The diplomatic veteran who has witnessed the ice breaking trip of China-U.S. relations said that the United States' China policy has been consistent for decades regardless of whether Republicans or Democrats were in power.

"I think respectable economists, not people who were just working for politicians, all agree that bilateral trade has benefited both the United States and China," said Avory Goldstein, political science professor at the University of Pennsylvania (U Penn), adding that the standard of living of the American people is higher because of less costly Chinese products.

It is unfair for some politicians to blame China for America's loss of manufacturing jobs, Goldstein said, it was more about worldwide market competition, and it was about automation that increases productivity of remaining factories in the United States, which meant fewer workers working in factories.

In his new book, "Failure to Adjust: How Americans Got Left Behind in the Global Economy," Edward Alden, a senior fellow at the Council on Foreign Relations, pointed out an often-forgotten factor of the decline in U.S. manufacturing since the 1960s: changing consumer demand.

"Rather than arguing over the jobs impact of Chinese import competition, it would be better if both countries acknowledged that there was some negative impacts, and worked together to build a more balanced and mutually beneficial trading relationship for the future," said Alden.

"If the relationship is poorly managed, if the negotiations on trade with China don't go well, and if tariffs are imposed on China, Americans will quickly see the effect," said Goldstein, "which would be an increase in the price of goods."

Michael D. Swaine, a senior fellow at the Carnegie Endowment for International Peace, said that the United States should not opt for "self-defeating economic actions such as a 45-percent tariff on Chinese imports."

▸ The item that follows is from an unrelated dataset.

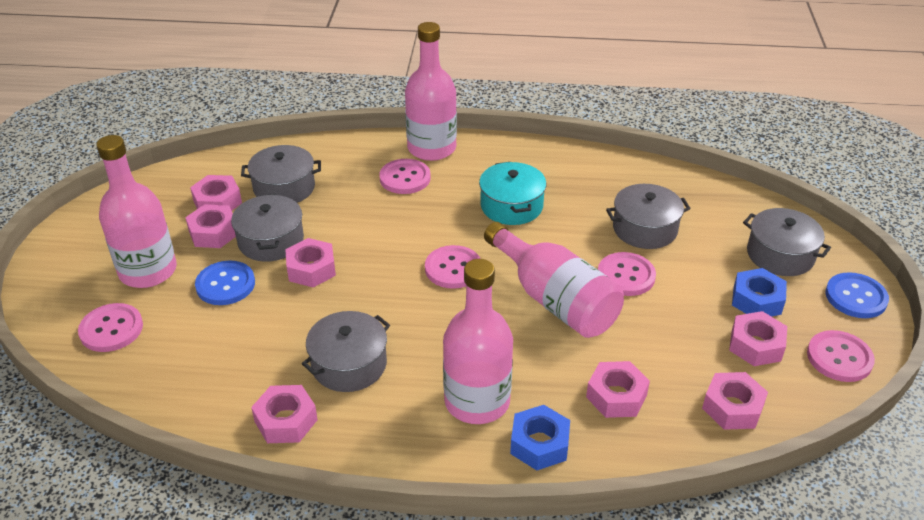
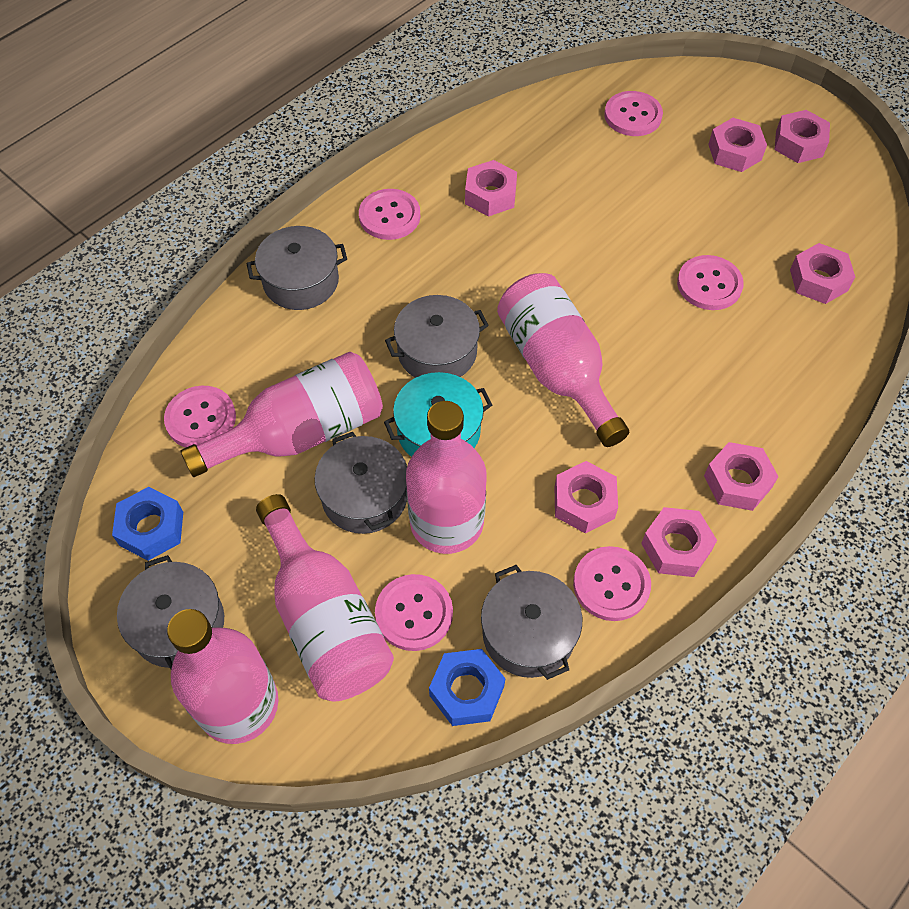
blue button: [195,261,255,305] [825,272,889,318] = 2 -> none = 0
pink bottle: [96,135,177,288] [405,22,457,161] [443,259,513,424] [484,222,624,338] = 4 -> [167,609,278,744] [181,352,383,477] [256,494,394,702] [406,401,487,554] [497,273,629,447] = 5
pink button: [78,303,143,352] [379,159,431,194] [425,245,481,289] [598,252,656,296] [807,330,875,382] = 5 -> [164,386,236,447] [359,189,420,240] [375,574,453,651] [573,546,651,621] [604,91,663,136] [677,255,744,310] = 6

When asked about his attitude towards some politician's notion about the containment of China, Hormats said this issue is "basically a dream that some people are living or their minds are in the last century somehow."

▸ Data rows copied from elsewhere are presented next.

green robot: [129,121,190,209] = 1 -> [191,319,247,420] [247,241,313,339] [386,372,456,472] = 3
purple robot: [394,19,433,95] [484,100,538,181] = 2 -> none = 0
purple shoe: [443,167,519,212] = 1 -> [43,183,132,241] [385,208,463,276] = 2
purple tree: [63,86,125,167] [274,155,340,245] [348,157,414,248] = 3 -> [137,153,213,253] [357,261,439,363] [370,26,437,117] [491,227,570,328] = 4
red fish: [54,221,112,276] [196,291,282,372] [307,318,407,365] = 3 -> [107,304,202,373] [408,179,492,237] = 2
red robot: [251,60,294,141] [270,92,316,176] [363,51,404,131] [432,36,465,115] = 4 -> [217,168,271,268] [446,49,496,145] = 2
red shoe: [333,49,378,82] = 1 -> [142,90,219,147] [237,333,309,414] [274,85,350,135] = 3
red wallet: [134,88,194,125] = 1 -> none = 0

"The notion of containment never made any sense arithmetically and never made any sense politically," he said.

"It doesn't mean there won't be areas of dispute (between the two), there are going to be," Hormats said, "the lesson we've learned since the early 1970s is that these two countries work together to find mutually beneficial solution."

BEYOND BILATERAL TERRITORY

The U.S.-China relations have been well beyond the bilateral territories as the world's top two economies share responsibilities in dealing with many regional and global issues, like climate change, nuclear non-proliferation and countering terrorism.

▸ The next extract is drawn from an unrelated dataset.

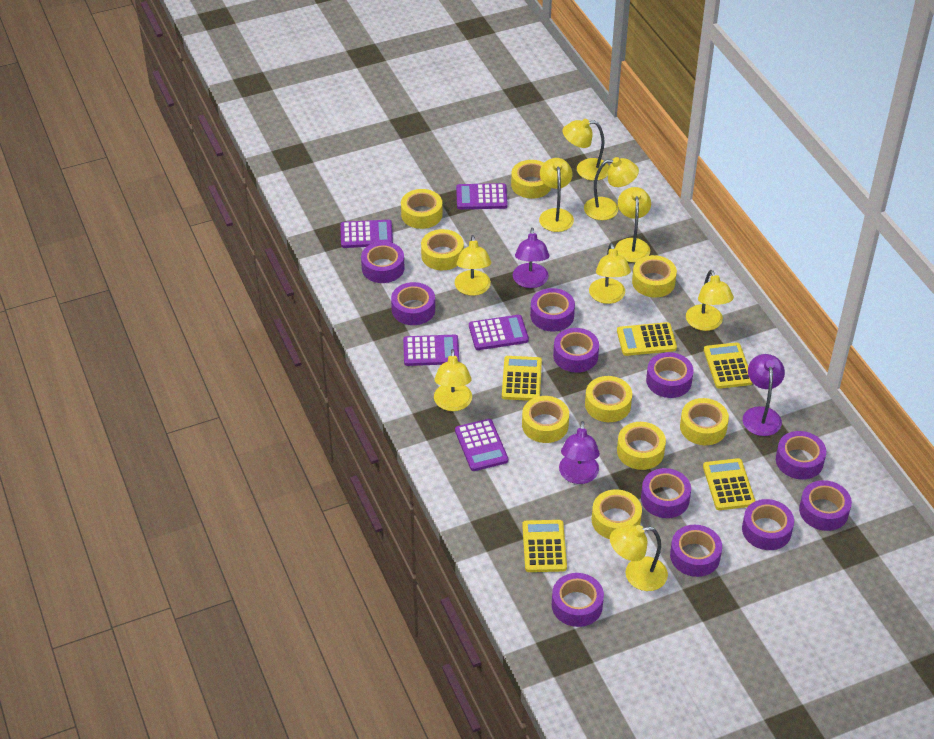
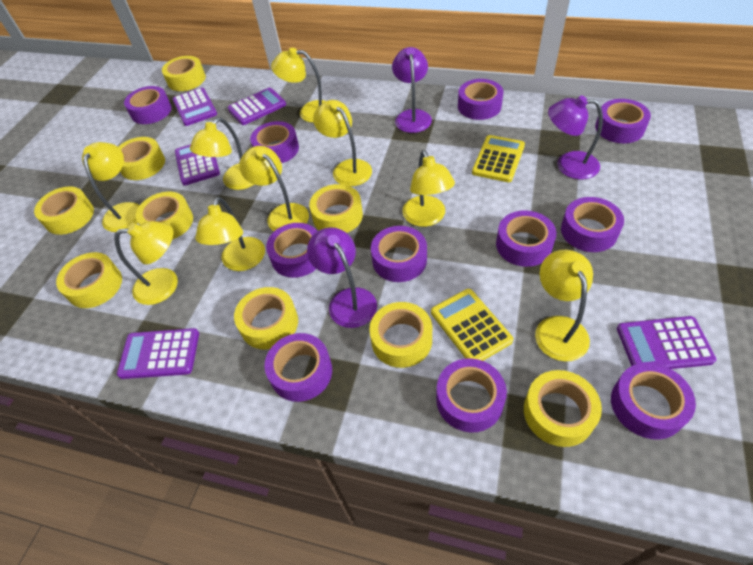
yellow calculator: [502,356,542,401] [522,520,567,572] [617,322,677,356] [703,458,755,510] [704,342,753,389] = 5 -> [431,289,513,361] [472,135,525,182] = 2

"Premier Zhou (Enlai) made one point," Hormats recalled his interactions with Chinese leaders in his first visit to in China in 1973. "He said 'look, two great powers should work on great projects, have great goals'."

"I think that if the world is going to resolve global problems, a very good relationship with China is essential, which both sides need to work on to make sure, because it's in both sides' interests to have that kind of relationship," he said.

Goldstein also supported the view that the United States should not try to "prevent China from playing a bigger role in the global economy," but should rather figure out "how to cooperate with China in addressing the problems of the global economy and managing some of the difficult trade and financial issues that come up in international economics."

The best example of such cooperation is that the two countries have joined hands and worked together with other countries to counter the international financial crisis and promote a global economic recovery, said Timothy Geithner, treasury secretary during the first term of the Obama administration, at a recent forum on U.S.-China relations.

"If the U.S. and China had not moved forward in climate change conversations, the Paris Agreement would not have happened," said Jacob Lew, treasury secretary from 2013 to 2017 under the Obama administration.

"The U.S. and China have much more to gain from cooperation than from conflict," said Jeseph Nye, who was deemed as one of the top 100 Global Thinkers by the Foreign Policy in 2011, in an interview with Xinhua.

Obviously, the world too, has much more to gain from a cooperative than a hostile U.S.-China relationship.